02 September 2007

Where Did You Start?

I am in the process of preparing on e of my last speeches needed to earn my Distinguished Toastmaster award (DTM)…”The Touching Story” in the Storytelling manual. I was thinking of talking about the two foul balls I caught at baseball games and how they are both still in the family, then going on with something about baseball being a bond between father and son.

But the more I sat and thought about that, the less sense it made to me. Not only that, nut something else kept entering my mind as an apt subject for the Touching Story. And that would be my grandfather.

I can’t say were particularly close, since we lived primarily on opposite coasts. But, I was his first grandkid and I believe that counts for something.

My grandfather grew up a poor farm boy in Texas during the Depression. He flew B-17s in World War II and then became an optometrist in Southern California. He was a successful man with a growing family and practice.

Watching me grow up, I believe he took pride in watching us grandkids grow up and graduate from high school, college and graduate school. He and my grandmother helped me get an interview for a Hill internship my freshman year in college. He travelled across the country to attend my wedding, despite declining health.

He was a good man. Always encouraging me from afar. I also think my sense of humor comes from him.

One thing, though, that sticks with me, is that he started telling me about Toastmasters while I was still in high school. I wasn’t old enough, or inclined, to join, but it was something he kept coming back to over the years. I never followed through on it until grad school years later—and then I took a break for another six years.

I rejoined Toastmasters after I settled into a job in Washington. Within a year, my grandfather passed away.
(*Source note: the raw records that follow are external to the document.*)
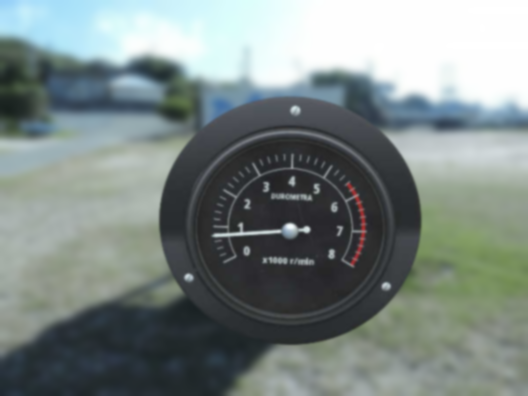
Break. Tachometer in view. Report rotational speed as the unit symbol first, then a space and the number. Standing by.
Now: rpm 800
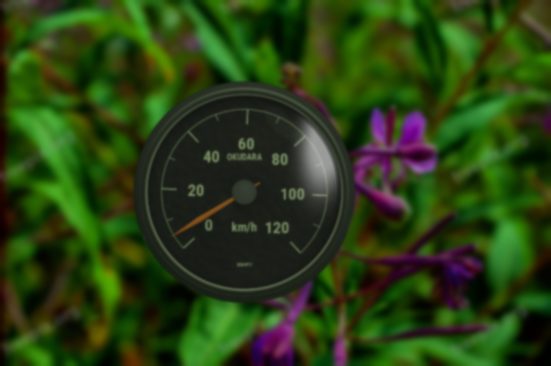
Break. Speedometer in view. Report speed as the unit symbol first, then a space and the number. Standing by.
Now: km/h 5
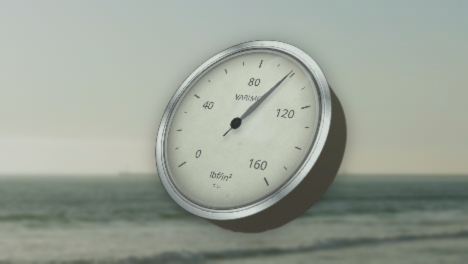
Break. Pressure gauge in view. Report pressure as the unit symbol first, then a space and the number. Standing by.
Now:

That Fall, I took my family to visit my parents. My mother told me my grandfather had left me something and she gave me this tiny Toastmasters lapel pin that had been his years ago. This pin is so old that the backing screws onto the post. It is also a bit smaller than the ones TI currently offers.

That pin is stuck in the blazer I keep at work. It goes with me to TM events, and to meetings with senior staff. I treasure it.

My mother also gave me a newspaper from May 1949. On the front page, there is a picture of my grandfather and details from that week’s Toastmasters meeting—my grandfather was the Best Speaker, again, the article said.

My grandfather and I never had an opportunity to discuss his Toastmasters career. I tried asking TI once, but records like that aren’t available. I know that since t hen, my Toastmasters career has gone farther than even I could have anticipated.

I believe that my grandfather’s interest and words gave me the push to get started in Toastmasters. I also believe, that as I attain my DTM, it is my grandfather who continues to pull me forward.